Il n’est d’ailleurs pas facile de dire ce qui est théologie et ce qui ne l’est pas. Il ne faut pas s’en rapporter au titre. Tillotson a fait, sur le péché, un sermon théologique ; celui de Chalmers sur le même sujet ne l’est pas. – Saurin, en traitant la Vision béatifique de Dieu (1 Jean 3.2), eût pu n’être pas théologique, et aussi ne l’est-il pas partout ; mais il l’est trop souvent. Il établit que cette vision produit une communication d’idées, d’amour, de vertu, de félicité.

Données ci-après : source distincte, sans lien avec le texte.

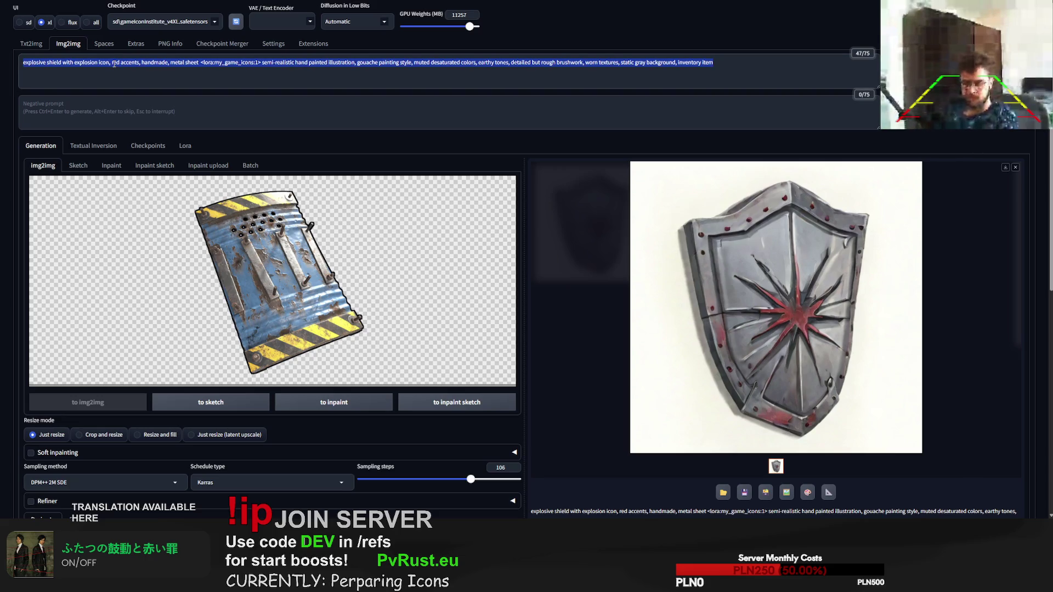
{"action": "left_click", "coordinate": [31, 43]}
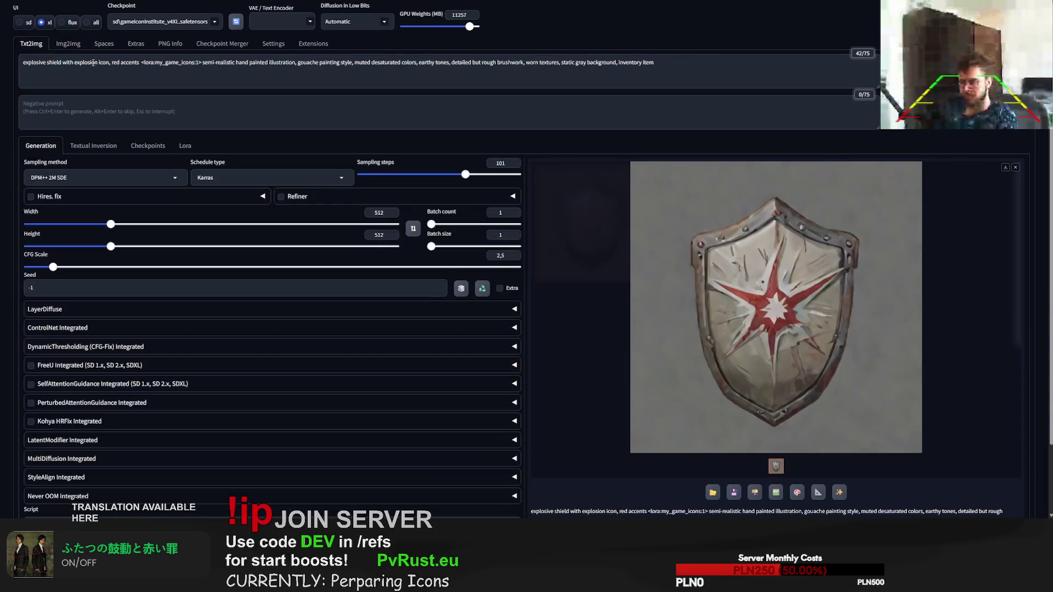
{"action": "left_click_drag", "start_coordinate": [23, 62], "coordinate": [139, 62]}
{"action": "type", "text": "fishing rod holder"}
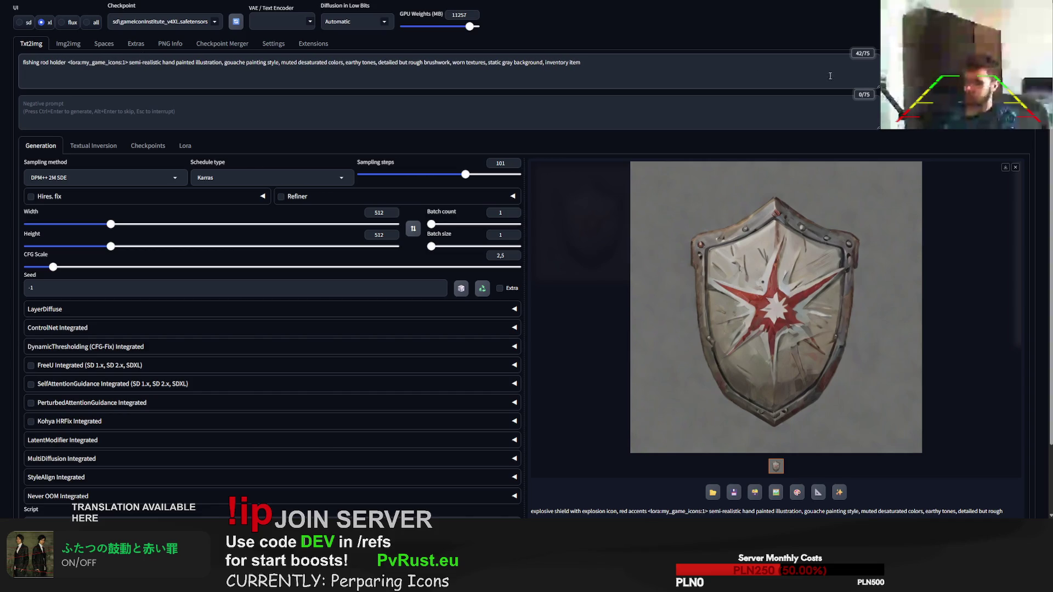
{"action": "key", "text": "ctrl+Return"}
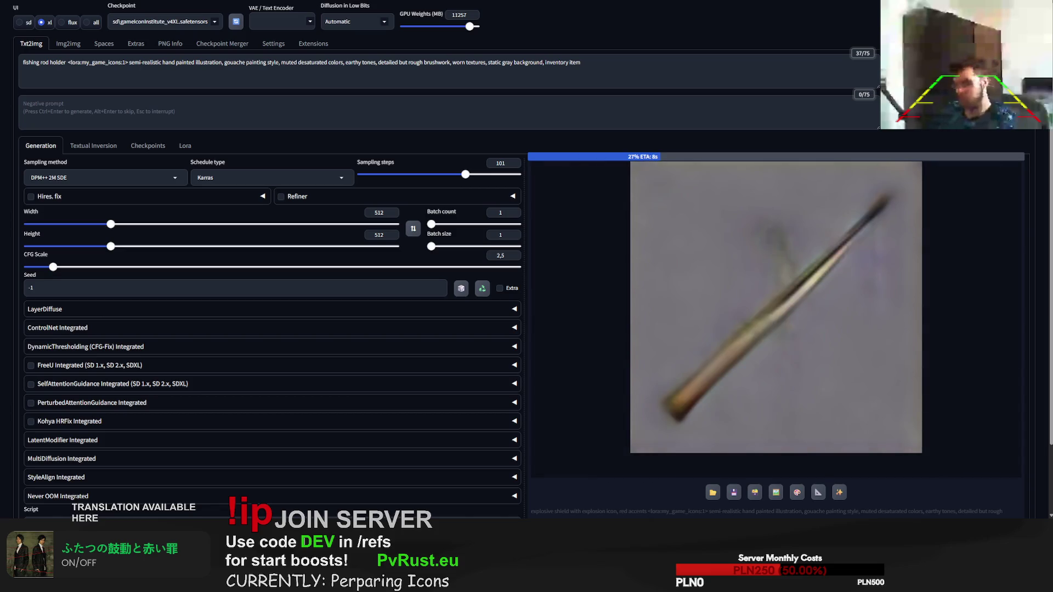
Step: Fix the mistyped letters before 'holder' and restart generation
{"action": "left_click", "coordinate": [51, 62]}
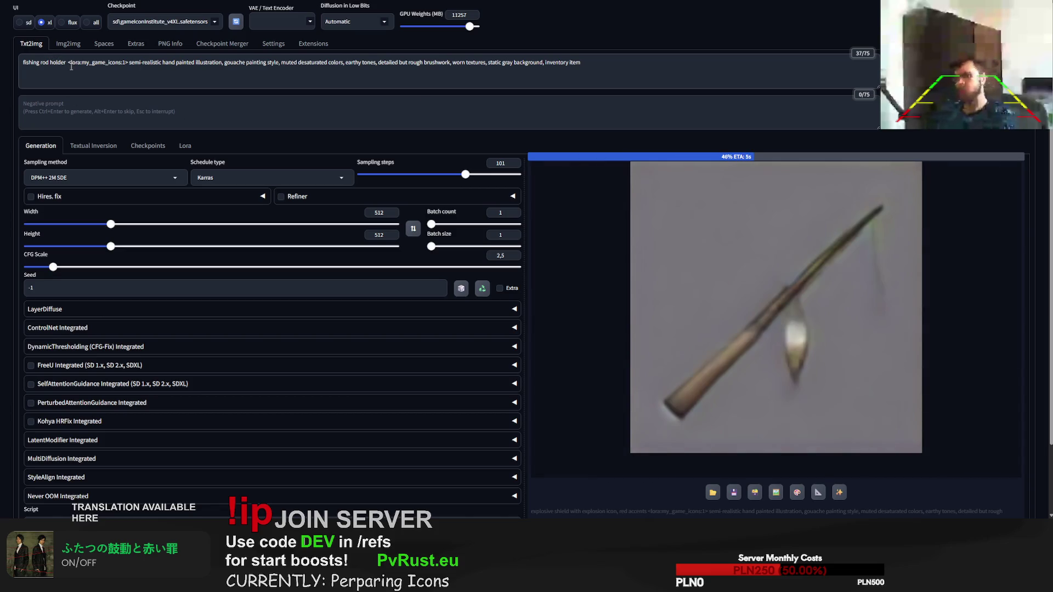
{"action": "type", "text": "hook"}
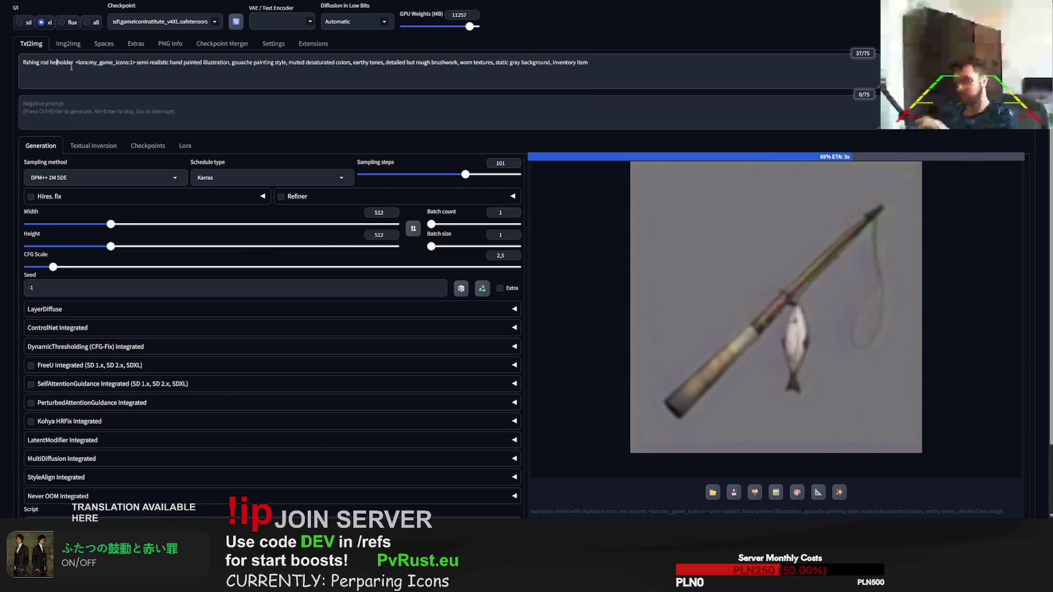
{"action": "key", "text": "BackSpace"}
{"action": "key", "text": "BackSpace"}
{"action": "key", "text": "BackSpace"}
{"action": "type", "text": "lt"}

Transformez la théologie en religion et, à plus forte raison, ne transformez pas la religion en théologie. C’est ce qu’a fait Saurin dans le sermon cité. C’est ce que vous ferez toutes les fois que vous voudrez trop analyser et disséquer. Toute dissection d’un fait moral est provisoire et hypothétique ; on sépare ce qui n’est point séparé, ce qui ne peut l’être, ce qui, étant séparé, perd sa nature ; il y a donc, dans l’analyse la mieux faite, quelque chose de faux, ne fût-ce que dans le caractère de successivité qu’elle imprime à des faits simultanés. Cela a été peut-être, de la part de Dieu, une précaution prise contre nous, que la forme synthétique et complexe qu’il a donnée ou laissée à toutes les vérités. C’est déjà sans doute les analyser que les exprimer, quelque peu analytique que soit l’expression ; mais on pourrait dire que l’Esprit qui a dicté les saintes Écritures a évité la rigueur des formules scientifiques et conservé aux idées le caractère le plus synthétique dont elles soient susceptibles quand on veut pourtant les énoncer. Nous n’avons pas voulu nous le tenir pour dit, et nous avons analysé ce qui ne l’était pas, et voulu prendre à la rigueur certaines classifications qui n’étaient qu’apparentes. L’abus est allé jusqu’à la puérilité. Du même sérieux dont il distingue avec saint Paul l’esprit, l’âme et le corps, tel prédicateur distinguera l’honneur, la gloire et l’immortalité, ce qui est dans les cieux, sur la terre et sous la terre, les brebis et les agneaux que saint Pierre doit paître : – non seulement on donnera à chaque mot son intention, à quoi je consens, mais on érigera en classifications scientifiques des énumérations oratoires, des accumulations emphatiques, des figures de langage, des parallélismes hébraïques, etc. L’exégèse a rendu trop de services pour qu’on ne doive pas lui pardonner beaucoup ; mais vraiment il y a beaucoup à lui pardonner.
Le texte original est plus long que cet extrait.